--- EXCERPT Enclosed Below ---

The crypto crash also brought down the NFT market. The most popular NFTs, like Bored Ape Yacht Club and CryptoPunks, saw their prices slashed by more than half in August 2022. While the collapse paralleled a decrease in cryptocurrency prices, other factors like high-profile scams and market oversaturation also played a significant role.

Well before these nosedives, the crypto market had already crashed several times, including in 2021, 2020, 2018, 2013, and earlier, largely due to investor speculation and media hype. While this demonstrates that instability is endemic to crypto, it also shows that the technology and currencies are resilient.

Criminality and Deception

In 2022 alone, some of the most revered players responsible for keeping digital currencies functioning have been charged with crimes such as fraud—including Sam Bankman-Fried of FTX; Do Kwon, head of Terraform Labs, the parent company of TerraUSD and LUNA; and Su Zhu and Kyle Davies of Three Arrows Capital.

Also in 2022, criminals generated 117,000 scam tokens, robbing investors of billions of dollars. Many initial coin offerings (ICOs) are also suspect, particularly for cryptocurrencies with speculative business models, and have been widely criticized as scams as well.

The pseudonymous and unregulated nature of blockchain and Bitcoin transactions also raises concerns when transactions need to be disputed. In a typical centralized transaction, if the good or service is defective, the transaction can be canceled and funds returned to the buyer. However, there is no central organization in the cryptocurrency ecosystem to facilitate recourse against the seller.

Security and Privacy Concerns

While the blockchain itself is extremely difficult to hack, the same can’t be said for the exchanges where cryptocurrency is traded. Computer hacking and theft have plagued the market for nearly a decade. The first major exchange hack took place in 2015, when hackers made off with up to 850,000 Bitcoin from the Tokyo-based Mt. Gox. In November 2022, when FTX declared bankruptcy, criminals hacked the exchange and made off with $600 million. The previous month, hackers stole $570 million from Binance. Other attacks occurred in 2021 and early 2022, with combined stolen funds totaling more than$1 billion.

--- End of Enclosed EXCERPT ---

[WHAT YOU NEED TO DO]
(1) Please retype the part of the cryptocurrency passage that opens with the words containing "The crypto crash" and closes with "a significant role.".
(2) Write what comes next in the cryptocurrency passage, starting after its final sentence.

--- RECORD EXTRACTS Enclosed Below ---

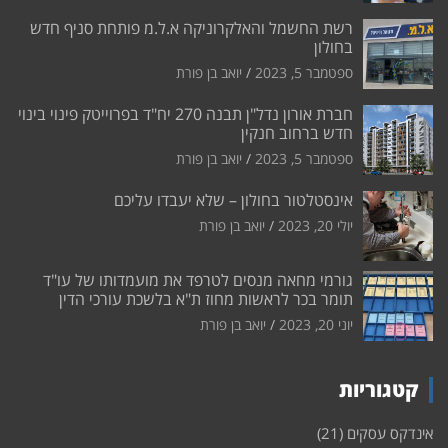
רשת החשמל והאלקרוניקה א.ל.מ פותחת סניף חדש
בחולון
ספטמבר 5, 2023
יואב בן פורת
חברת אורון נדל"ן תבנה 270 יח"ד בפרוייטק פינוי בינוי
חדש ברחוב חנקין
ספטמבר 5, 2023
יואב בן פורת
אינסטלטור בחולון – שלא יעבדו עליכם
יולי 20, 2023
יואב בן פורת
גורמי מחאה מנסים לטרפד את מועמדותו של עו"ד
תומר בכר לראשות מחוז ת"א בלשכת עורכי הדין
יוני 20, 2023
יואב בן פורת
קטגוריות
אינדקס עסקים
(21)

--- End of Enclosed RECORD EXTRACTS ---

[TASK-BY-TASK ANSWERS]
(1)
The crypto crash also brought down the NFT market. The most popular NFTs, like Bored Ape Yacht Club and CryptoPunks, saw their prices slashed by more than half in August 2022. While the collapse paralleled a decrease in cryptocurrency prices, other factors like high-profile scams and market oversaturation also played a significant role.

(2)
The code that powers smart contracts can also be hacked. In one of the “largest digital heists in history,” a hacker stole $613 million from Poly Network in 2021. This decentralized finance (DeFi) platform enabled peer-to-peer (P2P) transactions—that is, direct exchanges of tokens across blockchains. The theft was possible because of a vulnerability in the smart contract that automated the transfer of tokens. Even though the hacker returned the money after a few days, claiming he just wanted to “expose the vulnerability,” the incident highlighted the significant risks that these platforms and their users face.

Also widespread are ransomware attacks in which hackers infiltrate users’ accounts, encrypt their targets’ personal information to make it inaccessible, and extort them by demanding payment in crypto.

Environmental Impact

Coins that verify consensus through proof-of-work, such as Bitcoin, use enormous amounts of energy. Proof-of-stake tokens, like Ethereum after its 2022 transition, consume much less. Ethereum says it uses 99.9% less energy than before, while Cambridge University’s Centre for Alternative Finance says that comparing Ethereum’s pre- and post-merge energy usage is like comparing the London Eye observation wheel to a raspberry.

According to a US government fact sheet, as of August 2022, crypto is believed to consume between 120 and 240 billion kilowatt-hours per year—more than the annual electricity usage of some countries. While it doesn’t top the list, it’s one of the contributors to global climate change.

Additionally, crypto mining has caused problems with the power grids of multiple nations, including Iran and Kosovo, leading to significant electricity outages.

Responsibility, Regulation, and Oversight

Because cryptocurrency technology transcends political boundaries, national regulators’ influence is limited. Global regulators Financial Stability Board and the International Monetary Fund have joined forces to create a consistent global framework for regulation, with new rules expected by September 2023.

Many individual countries have decided not to wait, however. Due to concerns about the environment and/or crime, a handful of nations—including China, Egypt, Iraq, Morocco, Algeria, and Tunisia—have forbidden the issuance or holding of the tokens, while 42 more have implemented restrictions that prohibit crypto exchanges or impose limitations on how banks can engage with the currencies. Yet other countries have tried to entice companies to create markets for these assets.

Japan, Switzerland, and the United Arab Emirates have changed laws or introduced new ones between September 2022 and January 2023. PwC has called the Swiss framework one of the most mature to date and reported that the UAE has created the first authority in the world solely dedicated to virtual currencies. Other nations, like Canada, the UK, and Australia, are still drafting legislation, with the EU close to enacting these regulations.

In the US, Congress has begun monitoring cryptocurrency more closely in recent years, and events like the fall of FTX will likely trigger additional scrutiny.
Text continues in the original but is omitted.